Every so often, you will be given a statistic featuring a team’s record when a specific player does something. It is most commonly featured in the NFL. For instance, when Ray Lewis sacks the quarterback, you will very quickly be given the Baltimore Ravens’ record when Lewis records a sack. When the numbers are abnormal, they become their own narrative, and writers and fans alike run wild with them. Recently, the stat has been imported to baseball. The popular one floating around now shows that the Phillies are undefeated when Hunter Pence records a hit.
David S. Cohen of The Good Phight debunked a similar stat a few years ago, but I decided to take it a couple steps further and include the Phillies’ winning percentage when each player scores a run, records a hit, hits a home run, or drives in a run. (Click to enlarge)

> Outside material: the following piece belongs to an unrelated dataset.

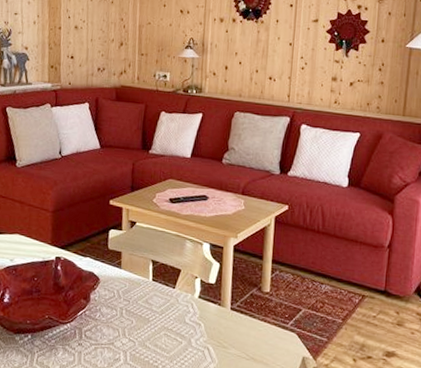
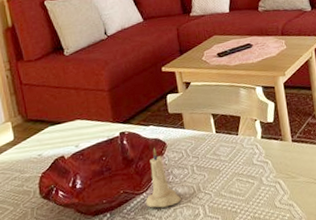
candle: none [68,280,104,344] -> present [145,147,181,208]

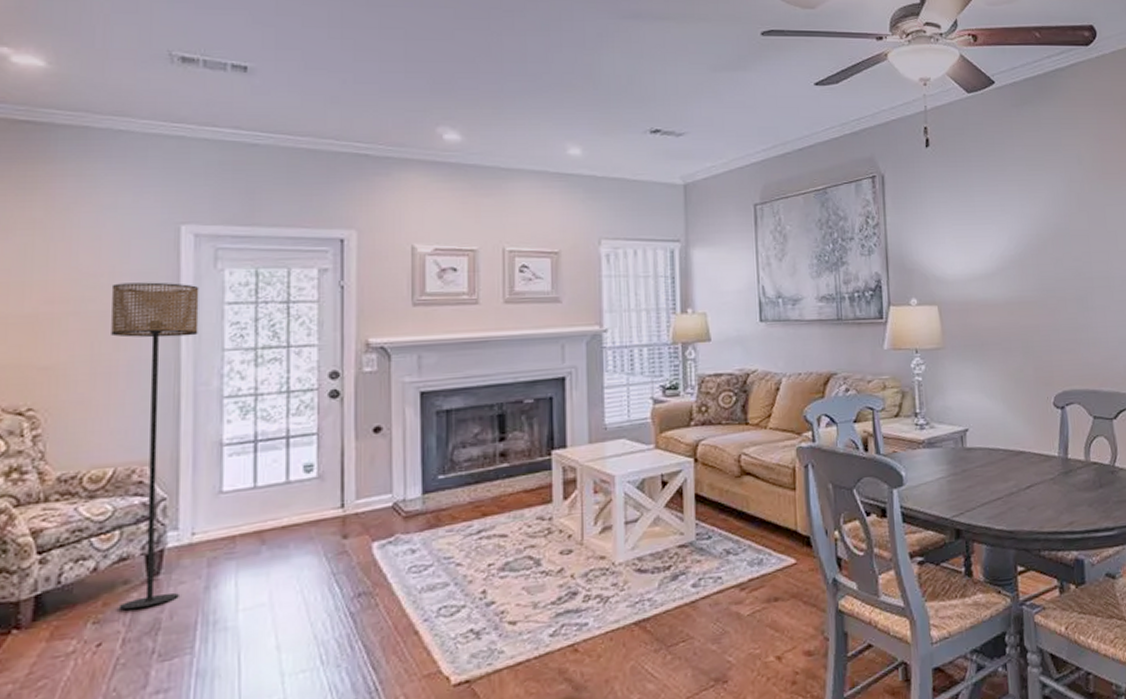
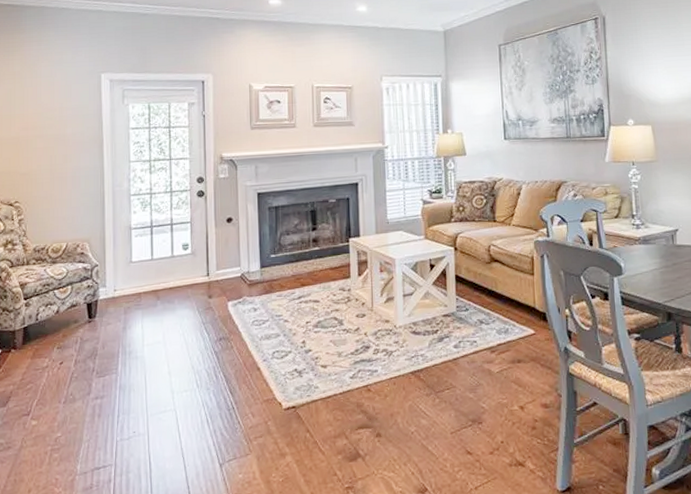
floor lamp: present [111,282,199,611] -> none [61,114,114,341]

Upon looking at the various charts, you should notice a couple things. One is that the players with fewer plate appearances (or fewer events recorded) are on either side of the players who get regular time in the lineup. This is the effect of a small sample size: the variance is much higher. Once the sample becomes larger, players tend to cluster around the mean.
Secondly, the records reflect the importance of each event as well as sampling bias. There are a lot of high winning percentages when a player hits a home run because home runs are the most potent event in baseball, on average. Additionally, players hit home runs off of either bad pitchers or good pitchers not pitching at their normal level (example: the Phillies hit four homers off of San Diego Padres pitching on July 23). As a result, the game is more easily winnable than normal. When teams face good pitchers, they tend not to hit home runs and lose more games.
What the “Team Record when Player X Does Something” stat tells you is… nothing. It may look like the Phillies’ .933 winning percentage when Raul Ibanez hits a home run is vastly superior to that of Carlos Ruiz and his .750 winning percentage, but Ibanez has only homered in 15 games. The winning percentage differential of .183 only accounts for roughly three games. When you consider the hefty amount of variance with such a small sample, it comes out as not being meaningful in the least.